**What the exercise asks**: Set down each entry exactly as given; pictures should not appear in the copy.

**The input**:
------

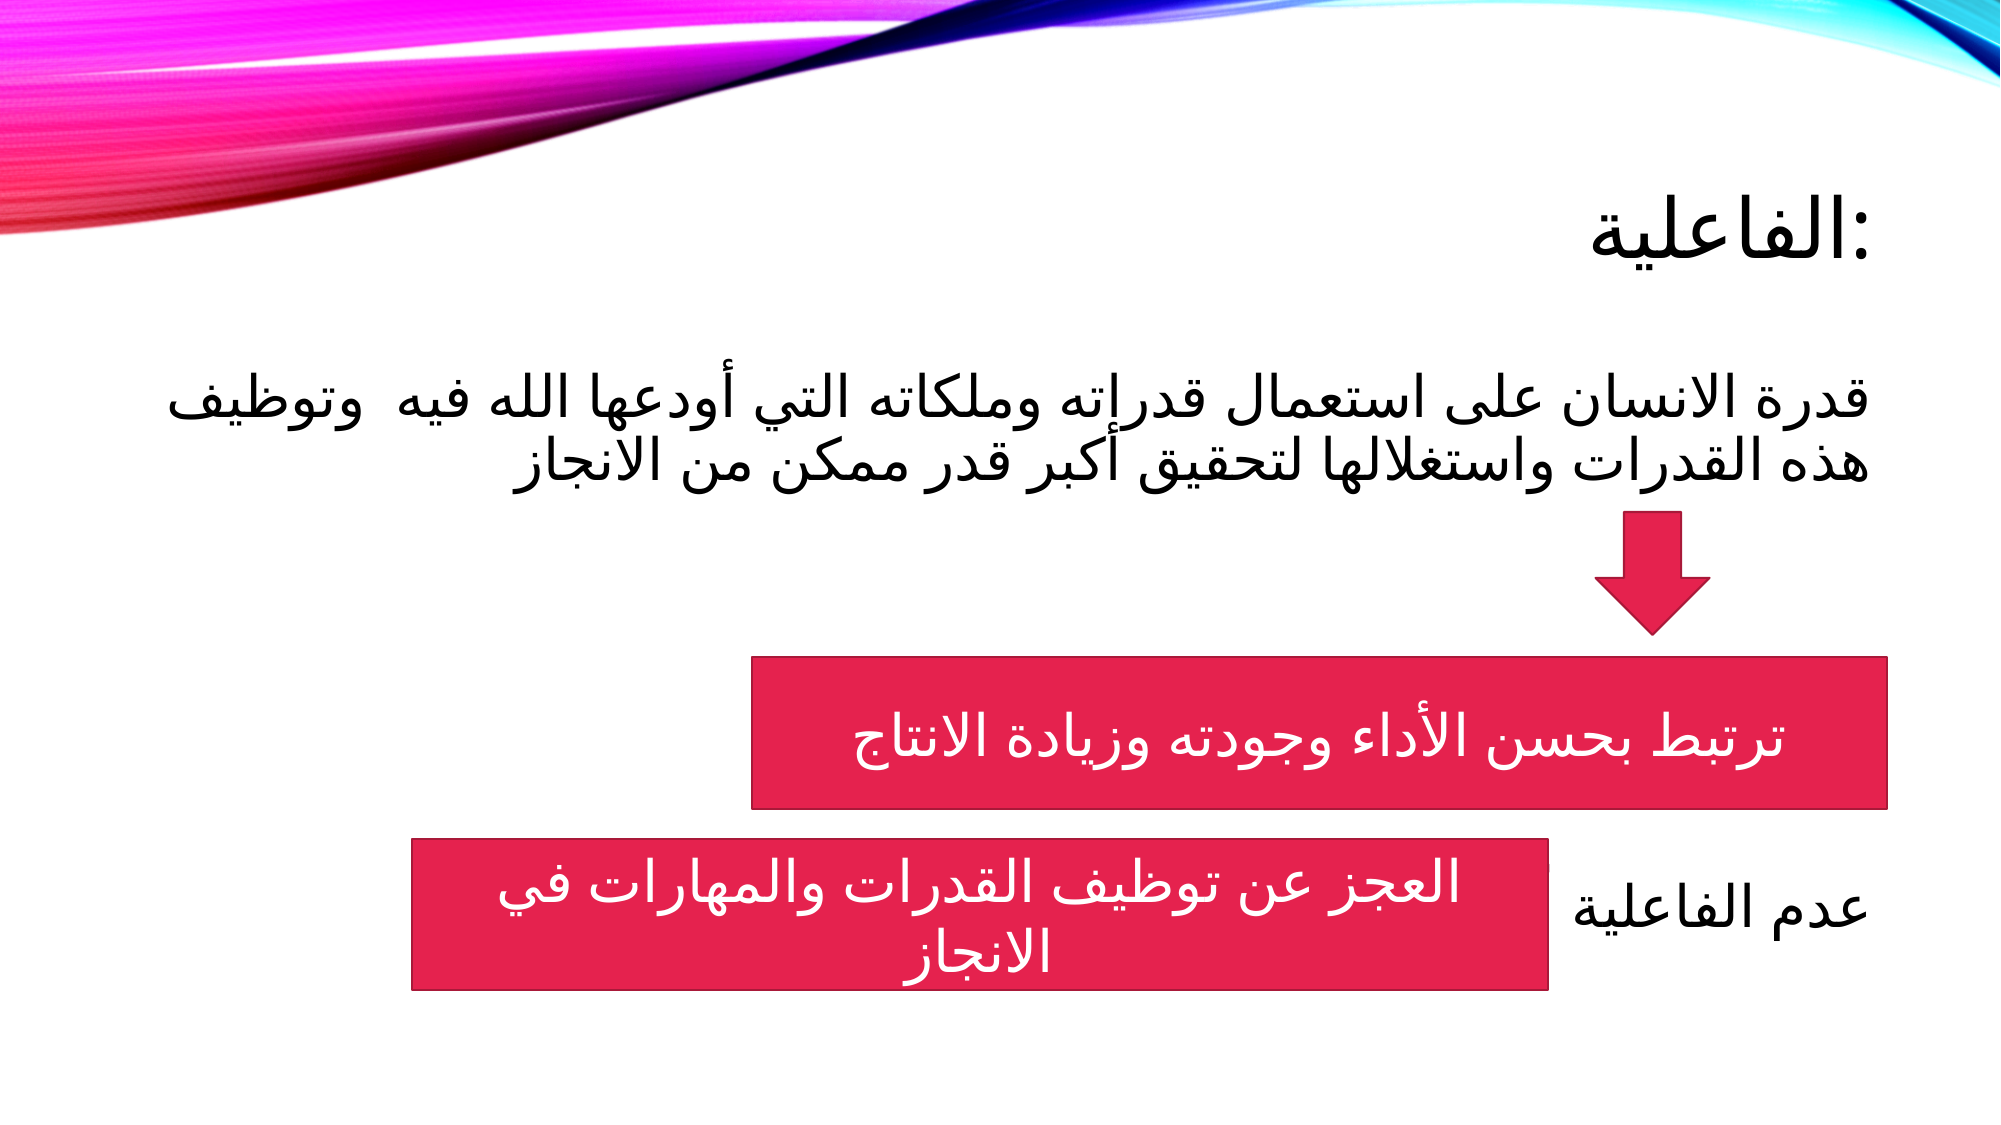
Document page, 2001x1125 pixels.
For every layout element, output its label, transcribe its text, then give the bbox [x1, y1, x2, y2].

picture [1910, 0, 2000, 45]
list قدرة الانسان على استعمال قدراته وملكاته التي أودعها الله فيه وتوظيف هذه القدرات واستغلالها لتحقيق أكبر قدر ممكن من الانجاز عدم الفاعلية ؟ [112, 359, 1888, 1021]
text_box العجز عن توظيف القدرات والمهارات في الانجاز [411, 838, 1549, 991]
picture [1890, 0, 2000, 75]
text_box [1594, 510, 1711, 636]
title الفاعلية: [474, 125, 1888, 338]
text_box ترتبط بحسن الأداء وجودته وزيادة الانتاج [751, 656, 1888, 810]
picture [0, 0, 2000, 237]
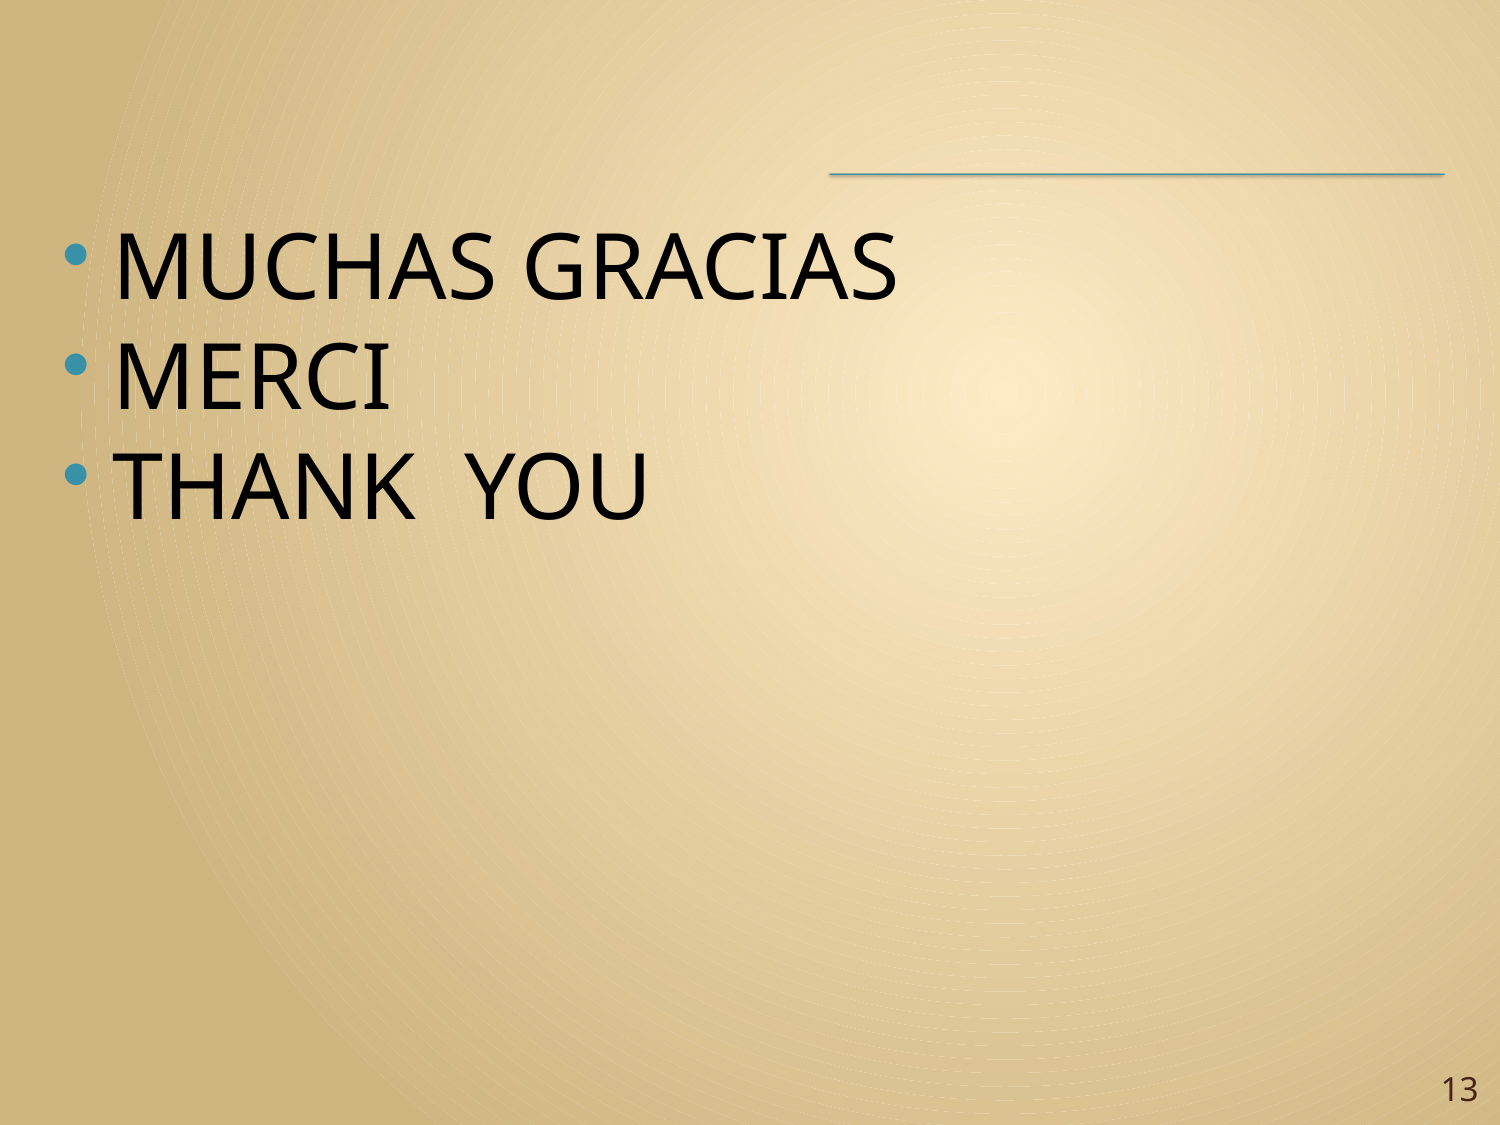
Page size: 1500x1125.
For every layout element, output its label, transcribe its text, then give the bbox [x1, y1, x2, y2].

------

**Output for this exercise**:
Document page, 2001x1125 pixels.
For every layout element, output its label, transcribe its text, then give the bbox [x1, y1, x2, y2].

picture [1910, 0, 2000, 45]
list قدرة الانسان على استعمال قدراته وملكاته التي أودعها الله فيه وتوظيف هذه القدرات واستغلالها لتحقيق أكبر قدر ممكن من الانجاز عدم الفاعلية ؟ [112, 359, 1888, 1021]
text_box العجز عن توظيف القدرات والمهارات في الانجاز [411, 838, 1549, 991]
picture [1890, 0, 2000, 75]
text_box [1594, 510, 1711, 636]
title الفاعلية: [474, 125, 1888, 338]
text_box ترتبط بحسن الأداء وجودته وزيادة الانتاج [751, 656, 1888, 810]
picture [0, 0, 2000, 237]
Page size: 1500x1125.
For every layout element, output its label, transcribe its text, then give the bbox [x1, y1, x2, y2].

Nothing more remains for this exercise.